Again and again during the two dozen interviews I’ve conducted
to figure out what we’ve learned from a decade of knowledge management
experiences, practitioners said, “Knowledge management projects focused mainly
on technology will fail,” or words to that effect. No surprise there. From the
early days of KM, thoughtful commentators talked about the human and
organizational elements of knowledge work and the need to balance technology,
process, and culture. Everyone heard stories of failed technology-driven
projects—“knowledge bases” ignored by intended users, unreliable and abandoned
expertise locators.
But some of the same practitioners who expressed this
supposedly obvious truth said that the point had to be made again and again to
prevent their organizations from falling back into the mistake of depending on
technology to make knowledge sharing happen. Companies still invest in mainly
technological fixes to knowledge problems and, when those fail, they do it
again, pinning their hopes on some improvement or other in the
software.
Why?
The way I read his answer is that most professional KM practitioners and/or their clients find the soft side of KM (culture, process, environment) to be too difficult and that it's simpler to just rely on a good old technology solution and hope for the best. He also uses the analogy of the factory or machine model to express the thinking of many organizational leaders. 

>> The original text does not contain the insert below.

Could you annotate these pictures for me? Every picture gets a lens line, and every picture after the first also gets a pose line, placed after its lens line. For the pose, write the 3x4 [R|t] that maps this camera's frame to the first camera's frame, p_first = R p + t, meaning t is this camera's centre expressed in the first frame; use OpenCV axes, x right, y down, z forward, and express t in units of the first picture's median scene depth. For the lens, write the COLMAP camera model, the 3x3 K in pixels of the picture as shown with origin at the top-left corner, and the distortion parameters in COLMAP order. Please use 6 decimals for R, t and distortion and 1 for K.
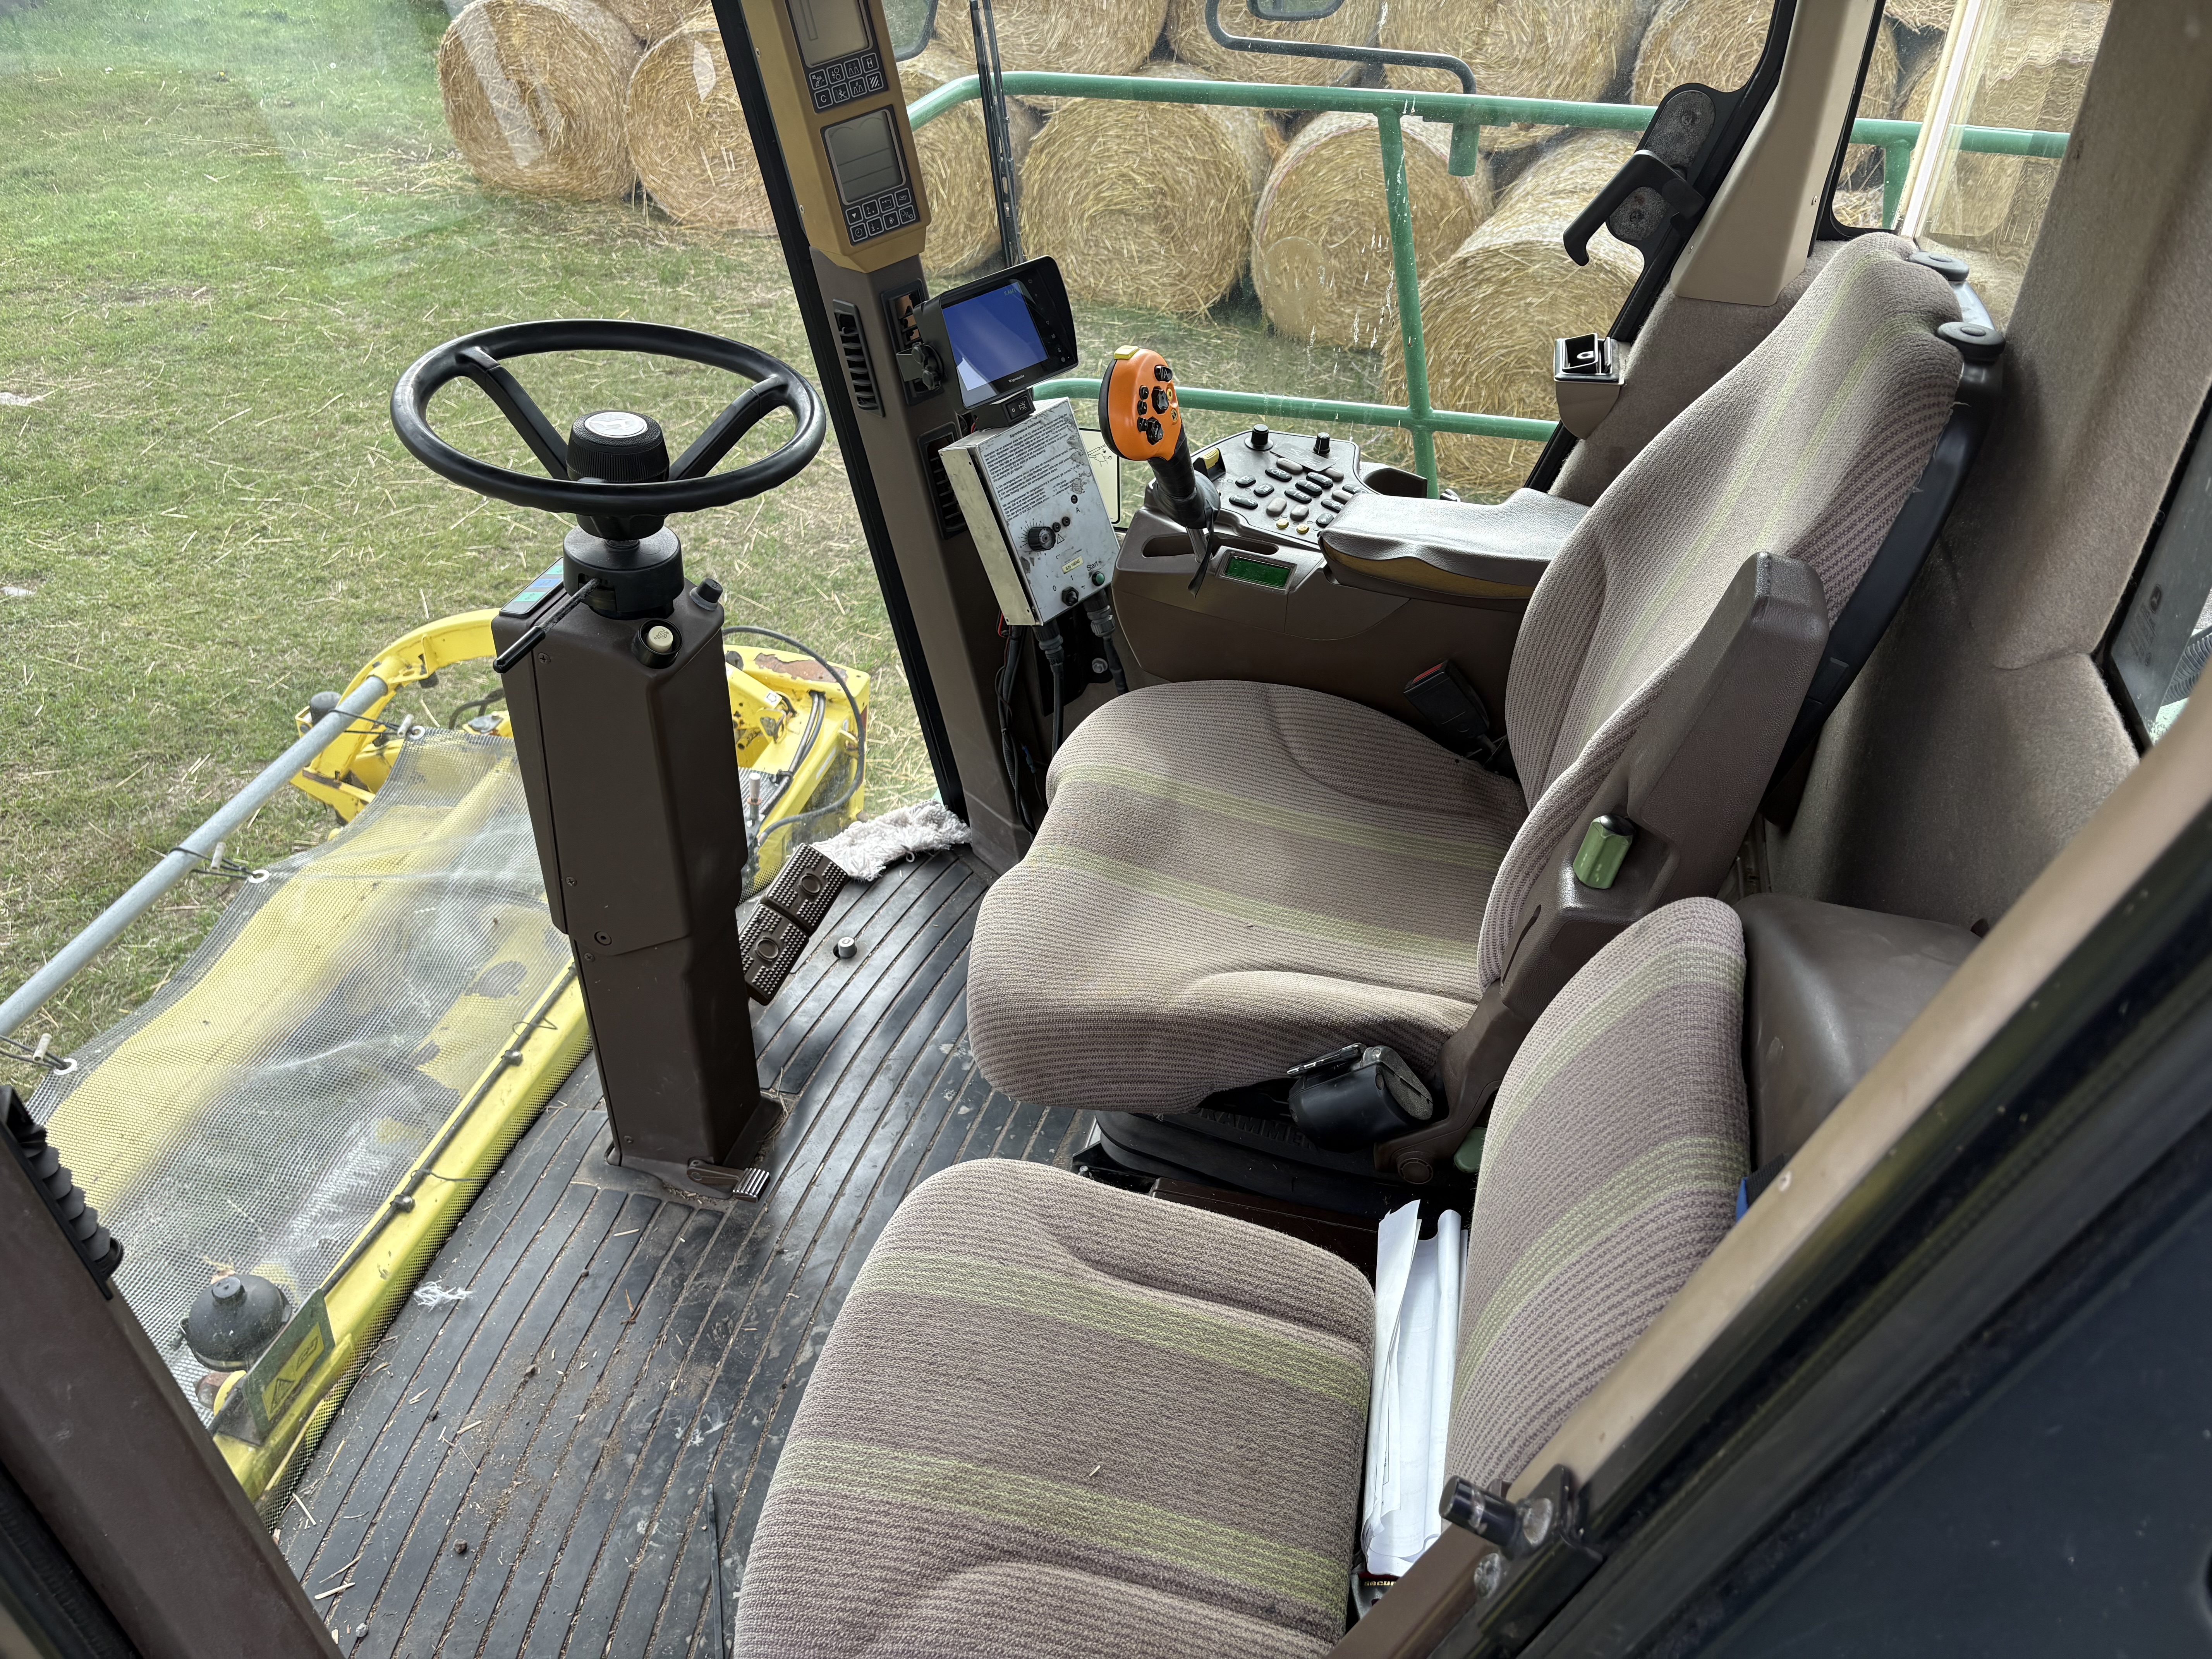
lens RADIAL K [[1664.2, 0, 1102.0], [0, 1664.2, 832.7], [0, 0, 1]] dist [0.006274, 0.000450]
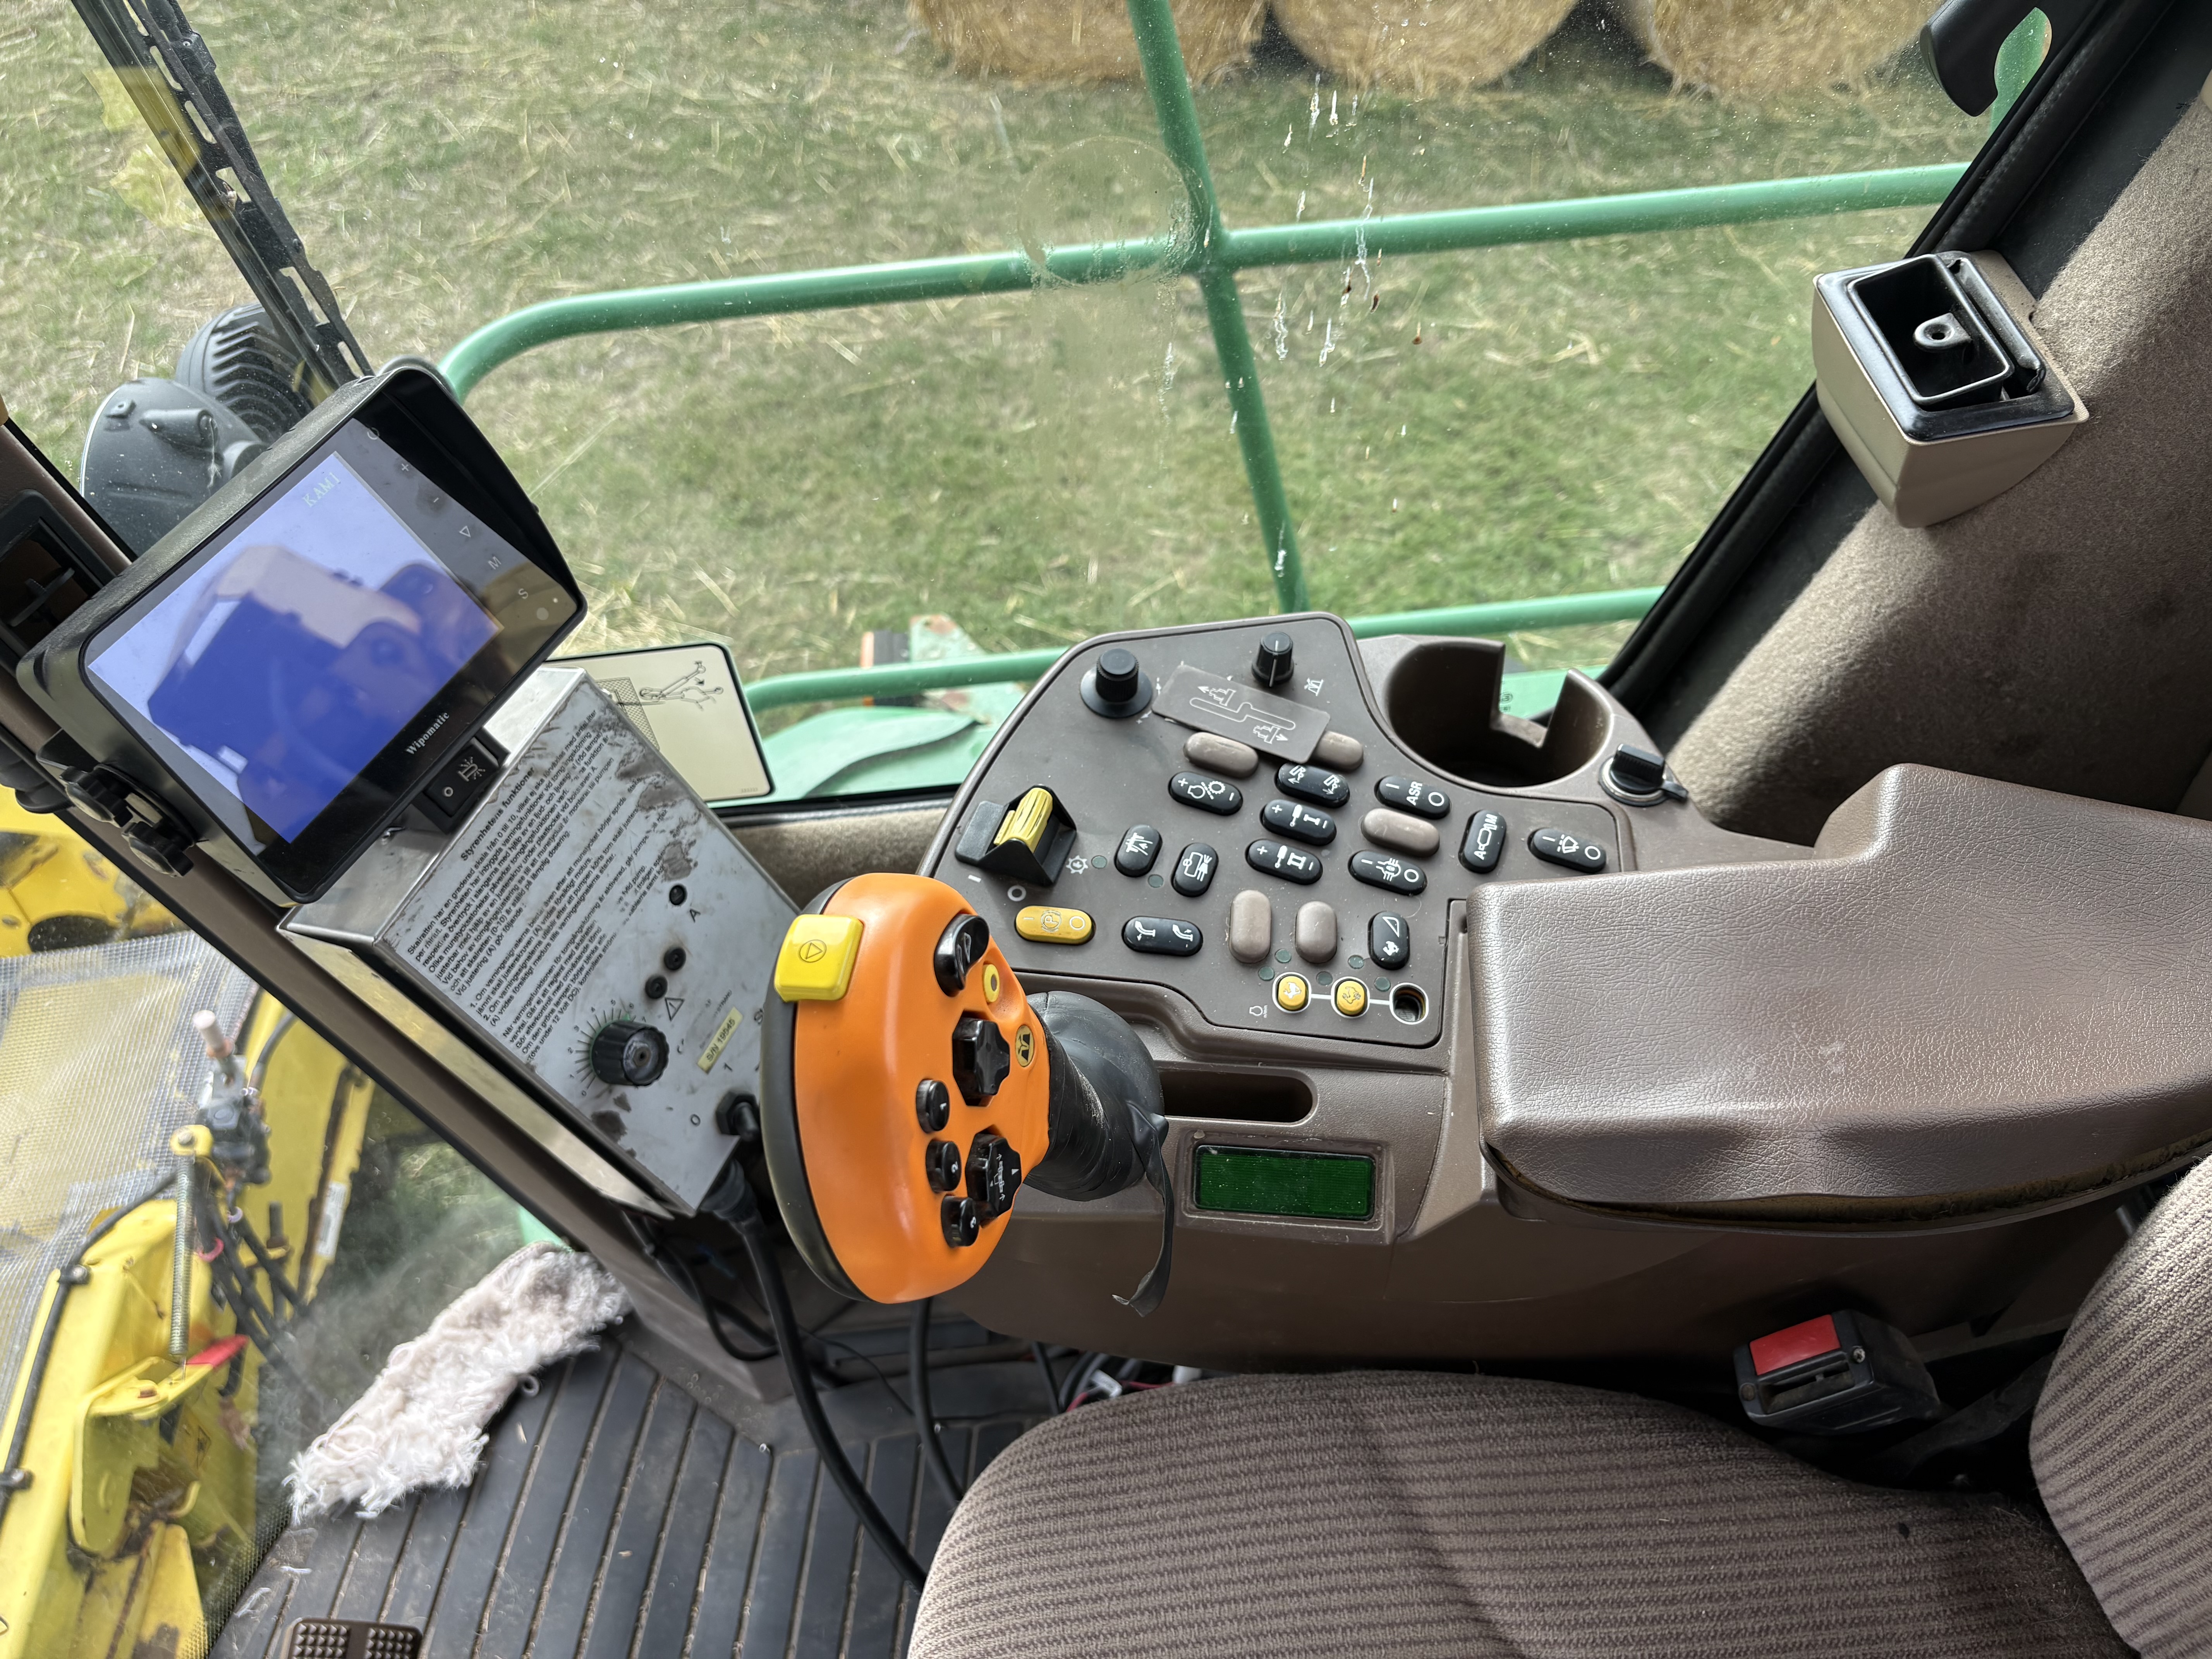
lens RADIAL K [[1827.0, 0, 1111.8], [0, 1827.0, 825.2], [0, 0, 1]] dist [0.008582, -0.002560]
pose [[0.943209, -0.287570, 0.166315, 0.014233], [0.250652, 0.944621, 0.211811, -0.299048], [-0.218015, -0.158095, 0.963055, 0.594636]]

I think many leaders still want to think of their organizations as efficient
machines and people as part of the equipment who “should” adjust themselves to
the rest of the mechanism without pampering or a lot of talk about
“culture.”
I would add to that by saying that there hasn't been a great framework for dealing with the issue until now either. KM seemed to be all about a single monlithic methodolgy to capture and republish an organization's knowlege.
Most of the KM solutions have been top down in nature. The executives decide that knowledge needs to be managed better and they bring in so and so to make it happen. Until now.
Informal learning strategies and user directed technologies have the potential to combine to make true knowledge management a reality by harnessing the power of individual motivation. Here I would replace the factory model with the agriculutural model. You can't make a plant grow but you can encourage the right conditions for growth. Given the right conditions and the availability of technology, people will create and publish knowledge. Organizations just have to harvest what is produced. The key is cultivating the right strategy given the cultural environment of the organization.
That's my story and I'm sticking to it.